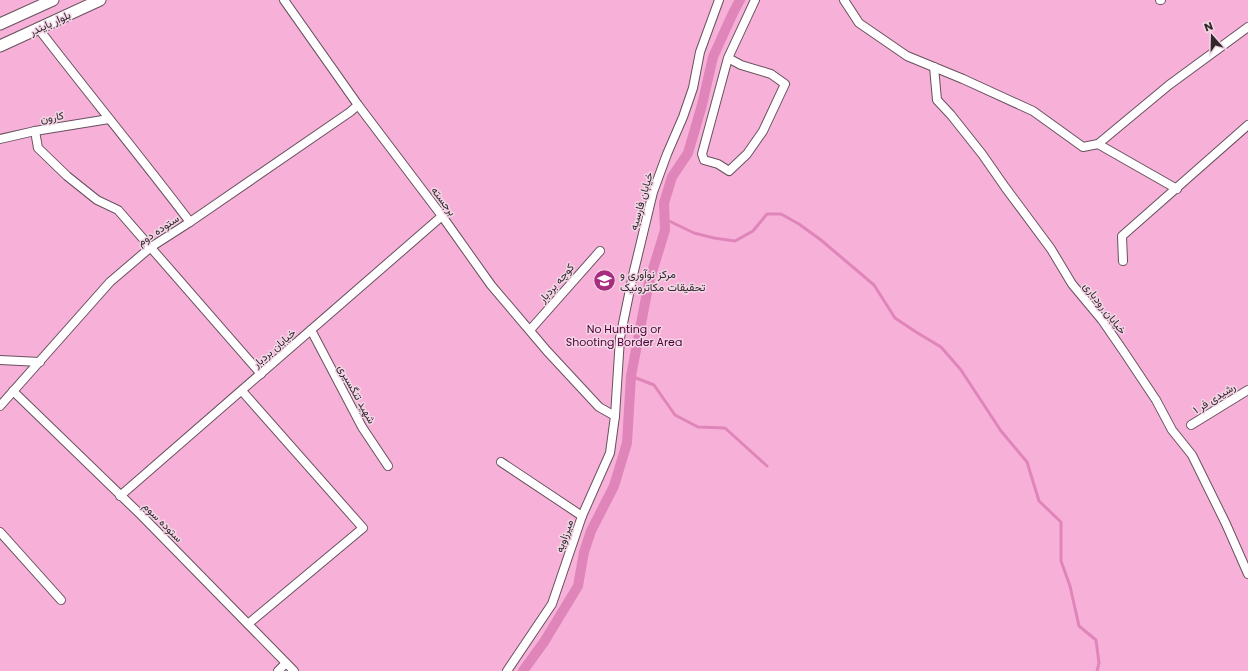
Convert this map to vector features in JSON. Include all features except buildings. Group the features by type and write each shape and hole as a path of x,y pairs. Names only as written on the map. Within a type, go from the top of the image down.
{"street":[{"name":"بلوار بایندر","path":"0,24 53,0"},
{"name":"بلوار بایندر","path":"0,46 100,0"},
{"name":"برجسته","path":"284,0 358,105 442,216 491,286 599,407 614,416"},
{"name":"خیابان فارسیه","path":"614,416 620,338 633,275 653,192 693,88 700,52 719,0"},
{"path":"728,58 741,65 771,74 785,84 763,131 747,154 729,172 718,164 704,160 702,154 728,58 755,0"},
{"path":"844,0 859,23 907,56 963,79 1033,111 1083,147 1098,144 1169,84 1248,27"},
{"path":"38,28 190,222"},
{"name":"خیابان رودباری","path":"934,67 937,100 982,154 1051,249 1072,284 1102,320 1120,345 1156,400 1172,430 1192,455 1226,524 1248,574"},
{"name":"ستوده دوم","path":"0,406 110,282 151,247 190,222 358,105"},
{"name":"کارون","path":"0,139 35,131 109,119"},
{"path":"1123,261 1122,236 1248,125"},
{"path":"35,131 38,148 67,176 96,200 118,210 261,374"},
{"path":"1098,144 1177,189"},
{"name":"خیابان بردبار","path":"120,496 442,216"},
{"name":"کوچه بردبار","path":"530,330 600,251"},
{"name":"شهید تنگسیری","path":"311,330 362,427 388,466"},
{"path":"0,360 40,362"},
{"path":"242,390 363,528 248,624"},
{"name":"رشیدی فر ۱","path":"1191,425 1248,390"},
{"name":"ستوده سوم","path":"13,391 294,671"},
{"name":"میرزاویه","path":"507,671 552,604 582,516 610,453 614,416"},
{"path":"501,462 582,516"},
{"path":"0,532 61,600"},
{"path":"278,671 286,663"}],"green space":[{"name":"No Hunting or Shooting Border Area","path":"0,0 1248,0 1248,671 0,671"}],"waterway":[{"path":"523,671 544,642 578,586 584,552 591,531 614,486 627,443 631,376 649,282 665,230 664,203 672,177 688,153 702,105 713,57 740,0"},
{"path":"665,219 694,233 735,241 753,231 767,214 781,214 799,224 821,240 874,285 895,318 941,347 961,370 1001,431 1027,462 1039,501 1061,522 1061,561 1070,586 1079,626 1096,640 1099,663 1097,671"},
{"path":"631,376 654,385 675,415 698,427 725,428 767,466"}],"place":[{"name":"مرکز نوآوری و تحقیقات مکاترونیک","path":"605,280"}]}
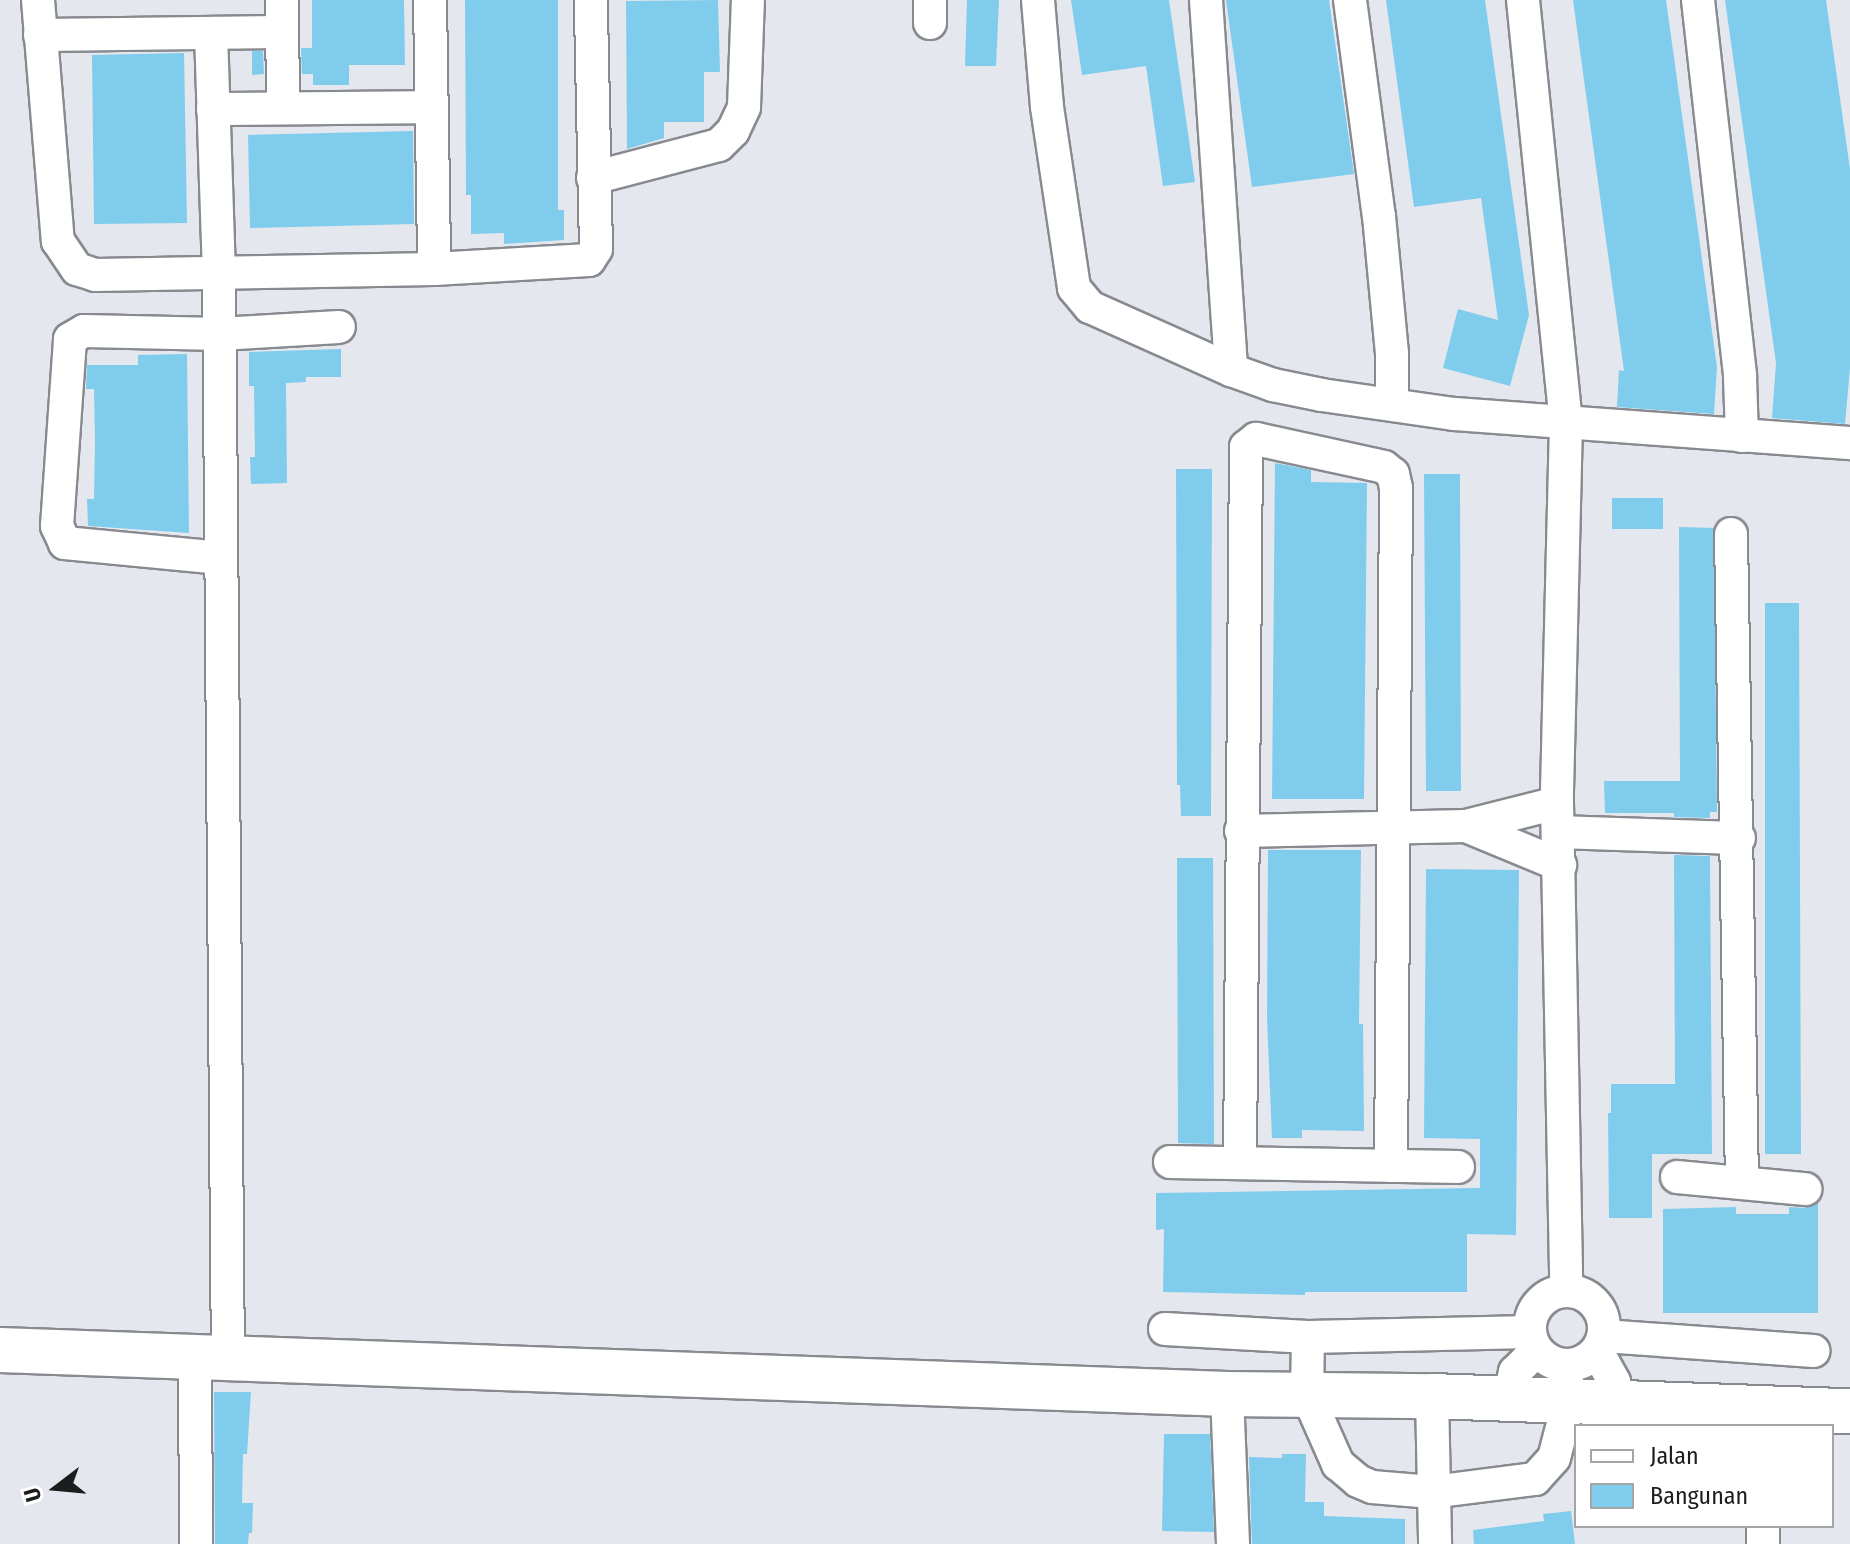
□ □ □
Work to be completed: Among the lines above, which ones include the word "بلوار"? Copy them.

Result of the task:
{"street":[{"name":"بلوار بایندر","path":"0,24 53,0"},
{"name":"بلوار بایندر","path":"0,46 100,0"},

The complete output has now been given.